De trouver cette maison jouxtant l’ancien cimetière fermé en 1889 respecte la logique du bedeau qu’était Charles Chartrand puisque celui-ci officiait notamment comme fossoyeur, devant donc habiter tout près de l’église Sainte-Rose-de-Lima.
«Ces fouilles historiques montrent le fort potentiel archéologique de Laval, confie Dominique Bodeven, directrice générale de la Société d’histoire et de généalogie de l’Île Jésus et du Centre d’archives de Laval. Nous espérons qu’il y en aura d’autres ces prochaines années. Ce sont des histoires de famille [la maison] et de société [le cimetière] qui sont oubliées et que ces découvertes permettent enfin de raconter.»
L’archéologie de retour
Pour l’instant, le site demeure protégé. On a tout couvert d’une membrane géotextile et les travaux ont été remis à une date ultérieure.
«Il n’y a jamais eu de fouille archéologique de cette ampleur et aussi fructueuse dans Sainte-Rose, sinon même sur l’ensemble de l’île, ajoute Dominique Bodeven, En 1993, on avait notamment découvert quelques bouts de flèches sur des îles de la rivière des Mille Îles.»
Les derniers chantiers en règle datent surtout de 1963, alors que le ministère provincial des Affaires culturelles avait chargé Michel Gaumond, un des grands pionniers de l’archéologie québécoise, de procéder à de nombreuses fouilles exploratoires sur divers territoires.

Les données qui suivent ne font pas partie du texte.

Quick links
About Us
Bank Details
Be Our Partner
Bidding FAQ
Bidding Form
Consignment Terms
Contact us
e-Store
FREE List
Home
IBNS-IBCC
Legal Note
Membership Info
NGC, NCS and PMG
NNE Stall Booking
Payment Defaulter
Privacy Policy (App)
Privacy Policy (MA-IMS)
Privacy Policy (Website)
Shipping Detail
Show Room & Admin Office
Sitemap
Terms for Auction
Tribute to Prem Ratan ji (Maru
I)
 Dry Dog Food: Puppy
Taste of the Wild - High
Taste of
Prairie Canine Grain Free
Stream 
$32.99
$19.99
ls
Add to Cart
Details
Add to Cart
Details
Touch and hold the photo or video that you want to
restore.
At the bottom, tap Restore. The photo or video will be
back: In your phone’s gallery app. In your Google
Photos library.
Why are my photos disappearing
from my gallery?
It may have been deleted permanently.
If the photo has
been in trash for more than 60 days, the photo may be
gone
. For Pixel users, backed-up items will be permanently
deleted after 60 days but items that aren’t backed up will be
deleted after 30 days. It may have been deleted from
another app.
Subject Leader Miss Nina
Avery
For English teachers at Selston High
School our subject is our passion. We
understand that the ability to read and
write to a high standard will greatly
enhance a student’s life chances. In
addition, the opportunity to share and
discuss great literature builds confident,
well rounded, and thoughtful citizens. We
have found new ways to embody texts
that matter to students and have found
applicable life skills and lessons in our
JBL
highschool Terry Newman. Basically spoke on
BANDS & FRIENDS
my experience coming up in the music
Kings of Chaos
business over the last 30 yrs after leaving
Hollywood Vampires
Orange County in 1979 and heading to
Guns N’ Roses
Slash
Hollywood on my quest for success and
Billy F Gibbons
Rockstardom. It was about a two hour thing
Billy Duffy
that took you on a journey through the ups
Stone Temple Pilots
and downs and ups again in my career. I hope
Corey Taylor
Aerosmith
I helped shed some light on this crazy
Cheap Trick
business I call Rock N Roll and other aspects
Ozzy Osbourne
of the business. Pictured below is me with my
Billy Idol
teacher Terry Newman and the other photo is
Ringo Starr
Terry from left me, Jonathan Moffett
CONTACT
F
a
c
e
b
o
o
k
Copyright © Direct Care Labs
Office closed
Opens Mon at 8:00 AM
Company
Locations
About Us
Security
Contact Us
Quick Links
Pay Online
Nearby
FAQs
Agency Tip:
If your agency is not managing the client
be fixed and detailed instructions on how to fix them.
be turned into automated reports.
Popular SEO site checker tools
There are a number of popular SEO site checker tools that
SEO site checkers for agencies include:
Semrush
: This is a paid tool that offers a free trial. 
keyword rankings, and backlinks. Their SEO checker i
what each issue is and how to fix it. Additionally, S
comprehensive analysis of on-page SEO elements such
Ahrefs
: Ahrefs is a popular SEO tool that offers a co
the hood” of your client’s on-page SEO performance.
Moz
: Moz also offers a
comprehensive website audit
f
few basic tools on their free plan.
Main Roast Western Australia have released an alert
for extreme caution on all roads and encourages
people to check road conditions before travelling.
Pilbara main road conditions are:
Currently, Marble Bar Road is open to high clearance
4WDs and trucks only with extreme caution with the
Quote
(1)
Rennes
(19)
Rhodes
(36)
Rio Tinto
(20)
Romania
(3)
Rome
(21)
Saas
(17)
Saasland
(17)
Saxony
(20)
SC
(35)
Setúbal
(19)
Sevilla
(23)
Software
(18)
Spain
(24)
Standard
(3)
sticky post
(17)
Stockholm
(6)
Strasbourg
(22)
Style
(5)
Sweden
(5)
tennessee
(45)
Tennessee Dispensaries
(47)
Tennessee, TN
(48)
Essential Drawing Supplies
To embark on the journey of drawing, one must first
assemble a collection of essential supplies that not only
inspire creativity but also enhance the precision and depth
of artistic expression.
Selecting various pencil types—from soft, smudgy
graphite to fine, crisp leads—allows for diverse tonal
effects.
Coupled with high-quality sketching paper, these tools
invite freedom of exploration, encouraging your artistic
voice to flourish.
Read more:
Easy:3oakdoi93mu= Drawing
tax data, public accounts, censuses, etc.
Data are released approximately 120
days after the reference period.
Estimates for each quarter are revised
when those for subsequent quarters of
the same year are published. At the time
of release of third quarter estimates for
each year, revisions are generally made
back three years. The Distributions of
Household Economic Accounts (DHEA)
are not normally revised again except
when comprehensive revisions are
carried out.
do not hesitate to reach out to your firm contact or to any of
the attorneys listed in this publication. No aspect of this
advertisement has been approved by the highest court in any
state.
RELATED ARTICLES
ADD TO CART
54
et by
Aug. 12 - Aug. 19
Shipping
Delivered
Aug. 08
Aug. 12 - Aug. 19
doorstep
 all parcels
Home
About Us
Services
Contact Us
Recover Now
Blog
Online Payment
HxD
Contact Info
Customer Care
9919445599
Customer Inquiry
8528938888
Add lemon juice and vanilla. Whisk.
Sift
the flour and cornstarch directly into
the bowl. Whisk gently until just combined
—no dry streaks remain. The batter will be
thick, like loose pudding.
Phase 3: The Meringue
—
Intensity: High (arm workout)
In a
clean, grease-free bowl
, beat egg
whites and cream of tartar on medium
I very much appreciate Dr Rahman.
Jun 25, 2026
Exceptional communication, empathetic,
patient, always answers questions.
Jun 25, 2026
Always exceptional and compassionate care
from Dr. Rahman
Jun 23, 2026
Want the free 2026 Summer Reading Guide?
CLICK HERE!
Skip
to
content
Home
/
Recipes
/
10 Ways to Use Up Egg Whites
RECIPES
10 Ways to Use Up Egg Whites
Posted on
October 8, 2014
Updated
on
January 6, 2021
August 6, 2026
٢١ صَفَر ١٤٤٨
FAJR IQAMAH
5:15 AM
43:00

L’île Jésus avait révélé quelques trésors en termes de poterie, céramique et d’outils. Déniché sur la pointe est de l’île (Saint-François-de-Sales), le principal joyau demeure une pointe de flèche Lamoka caractérisant la période se situant de 3000 à 500 ans avant aujourd’hui (épisodes Sylvicole inférieur, moyen et supérieur) et qui est exposée par la Société d’histoire et généalogie au nouveau Centre d’exploration du Parc de la Rivière-des-Mille-Îles.